5. Begins occurrence of multiple rounds of audible droppings. Pellet size stays the same, enormous quantities of flatus. Begins increase of liquid excrement.
7. Two onslaughts of nearly maximum size pellets, at least two pints of liquid excrement, and a combined minimum of 20 seconds of total powerful flatus.
10. (Vesuvial): Three massive and distinct onslaughts incorporating at least two logs of a five inch minimum, at least ten three-quarter inch diameter pellets, at least two quarts of liquid, and at least 45 seconds of pungent flatus. Level of toilet bowl must rise (by solid displacement) at least two and one-half inches. Solids should be black or nearly black (completing color shift from light brown to black). Visible layer of fluids should be floating (immiscible) on top of water. First impression should make one think of logs and pebbles of feces marinating in an acidic stew of filth. Bystanders, upon viewing sample, should at least gag. Inconceivable amount of excrement. Only one recorded count of the vesuvius in modern history. Can only be obtained by Taco Bell and Japanese hibachi.
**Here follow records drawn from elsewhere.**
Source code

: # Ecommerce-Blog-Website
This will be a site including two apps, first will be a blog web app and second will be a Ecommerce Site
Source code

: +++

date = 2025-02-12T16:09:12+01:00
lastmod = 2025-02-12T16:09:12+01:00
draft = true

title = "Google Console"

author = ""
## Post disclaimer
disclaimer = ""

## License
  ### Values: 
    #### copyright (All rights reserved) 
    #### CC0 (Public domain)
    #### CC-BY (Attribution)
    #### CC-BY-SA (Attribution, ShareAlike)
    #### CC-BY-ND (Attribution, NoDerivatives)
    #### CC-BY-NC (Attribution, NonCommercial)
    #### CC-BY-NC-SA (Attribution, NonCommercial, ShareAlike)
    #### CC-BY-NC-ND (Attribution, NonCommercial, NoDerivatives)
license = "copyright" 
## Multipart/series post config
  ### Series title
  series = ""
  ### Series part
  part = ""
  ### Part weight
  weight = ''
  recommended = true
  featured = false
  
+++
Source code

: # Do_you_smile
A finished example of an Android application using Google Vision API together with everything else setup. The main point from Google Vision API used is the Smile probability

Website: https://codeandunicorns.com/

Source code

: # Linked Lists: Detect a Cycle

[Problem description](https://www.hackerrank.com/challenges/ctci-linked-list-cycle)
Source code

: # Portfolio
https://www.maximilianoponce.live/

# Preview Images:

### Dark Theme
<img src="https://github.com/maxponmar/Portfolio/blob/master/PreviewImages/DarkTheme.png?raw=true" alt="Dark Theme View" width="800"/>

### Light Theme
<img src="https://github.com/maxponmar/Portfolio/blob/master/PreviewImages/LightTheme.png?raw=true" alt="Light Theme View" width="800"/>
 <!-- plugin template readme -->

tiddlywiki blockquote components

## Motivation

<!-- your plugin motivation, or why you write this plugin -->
Krakatoa: Mythical level above a ten. Has never been achieved in human history. Must kill subject by pressure differential caused by expulsion of feces.

2. Verb. "To bring the fury." To defecate in a manner which induces the eruption of blood from the orifices of small beings.
1. Anuses worldwide pucker with glee when they feel the fury coming.
2. Well, it took him three grande soft tacos, a crunchwrap supreme, two steak quesedillas, two hot pockets, a salad with ginger dressing, Japanese onion soup, hibachi shrimp and chicken, vegetables, fried rice, six rolls of eel avocado, and twenty-two cans of Pabst Blue Ribbon, but he finally brought the fury on that poor bathroom.